Y era cierto, podía verlo en su expresión. Él siempre había dirigido la empresa con mano de hierro y jamás había confraternizado con los empleados. Para dirigir un imperio había que aprender a tener mentalidad de gran empresa o la empresa seguiría siendo siempre pequeña.

Pero, aunque él había aprendido la lección, nunca le había gustado. Ahora, viendo a la señora Morgan recoger sus papeles, entendía los beneficios de animar a los empleados. Tal vez Annie tenía razón, tal vez debería hablar más con ellos, confiar en que hicieran lo correcto y recompensarlos si aportaban alguna idea.

– Recibirá un cheque por el diez por ciento del dinero que nos ahorremos, señora Morgan.

Ella parpadeó, sorprendida.

– ¿Perdone?

– Va a ahorrarle a la empresa mucho dinero y lo más justo es que reciba una parte -dijo Duncan-. Es una nueva norma de la empresa. Quiero animar a la gente a que haga sugerencias que mejoren el negocio. Si llevamos a cabo la idea que propongan, el empleado recibirá un diez por ciento de los beneficios.

La señora Morgan se puso pálida.

– Pero el diez por ciento sería… más que el sueldo de un año entero.

Duncan se encogió de hombros.

– Entonces es un buen día de trabajo, ¿no?

– ¿Está seguro?

– Por supuesto.

– Gracias, señor Patrick. Yo… no sé qué decir. Gracias. Gracias.

Cuando llegó a la puerta, Duncan estaba seguro de que iba llorando.

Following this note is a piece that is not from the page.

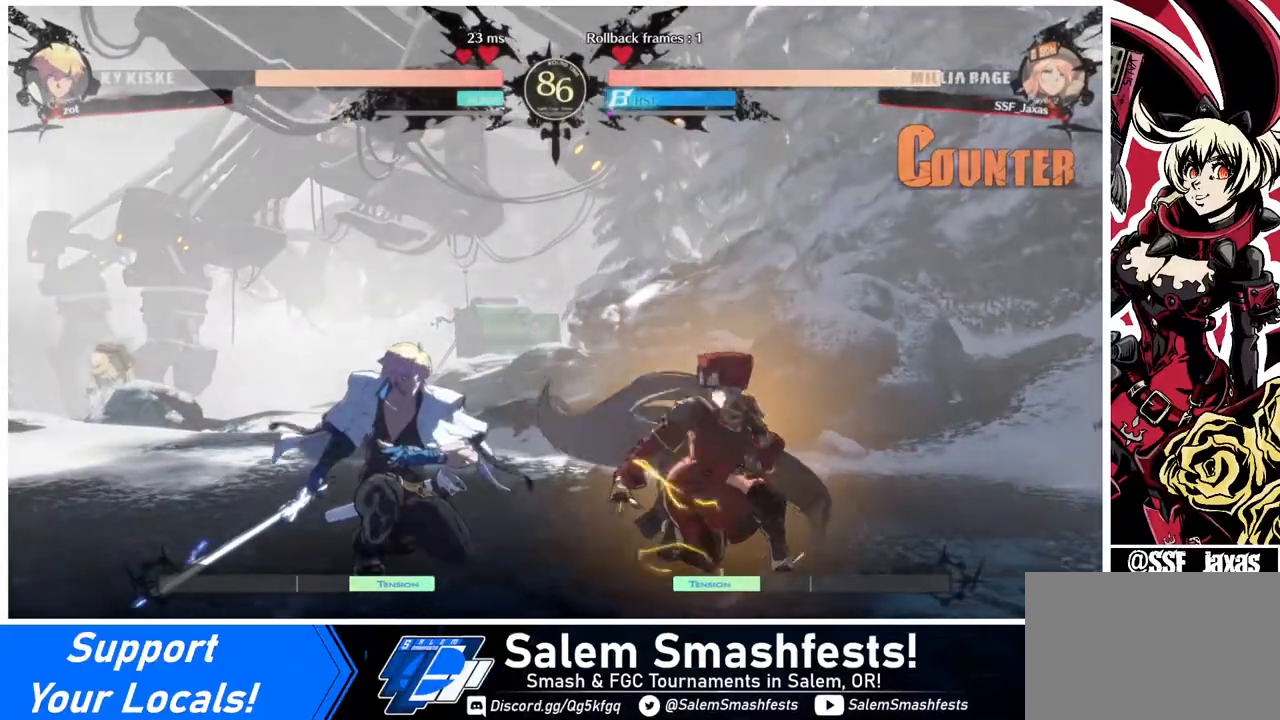
{"buttons": ["R1"], "events": [[120, "TRIANGLE", "down"], [200, "TRIANGLE", "up"], [280, "DPAD_DOWN", "up"], [280, "DPAD_RIGHT", "up"], [520, "R1", "down"]]}
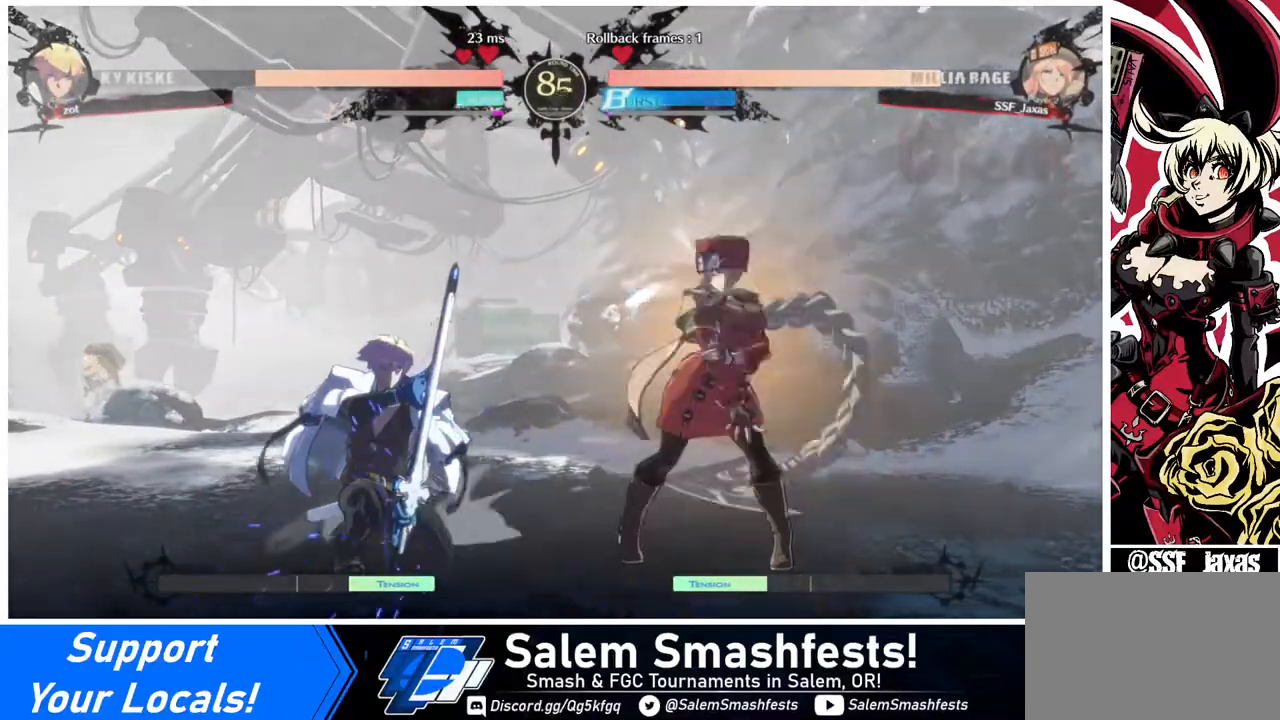
{"buttons": ["TRIANGLE", "DPAD_LEFT"], "events": [[160, "R1", "up"], [320, "DPAD_DOWN", "down"], [360, "DPAD_LEFT", "down"], [440, "DPAD_DOWN", "up"], [480, "TRIANGLE", "down"]]}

Sonriendo, se echó hacia atrás en la silla. Se sentía bien… como si hubiera hecho una buena acción. Tal vez era posible que lo de ser una buena persona no estuviera tan mal, pensó, irguiéndose para escribir una nota al director de Recursos Humanos pidiéndole que informase de la nueva norma a todos los empleados. Tal vez alguien en Relaciones Públicas podría también informar a la prensa… y de ese modo conseguiría que lo sacaran de la lista de los empresarios más odiados.

Después de eso, seguiría adelante con su plan de comprar las acciones del consejo de administración para quedarse como único propietario, como a él le gustaba, sin tener que darle explicaciones a nadie. Aunque mantendría la nueva normativa. No por Annie, se dijo a sí mismo. La mantendría porque era una buena idea.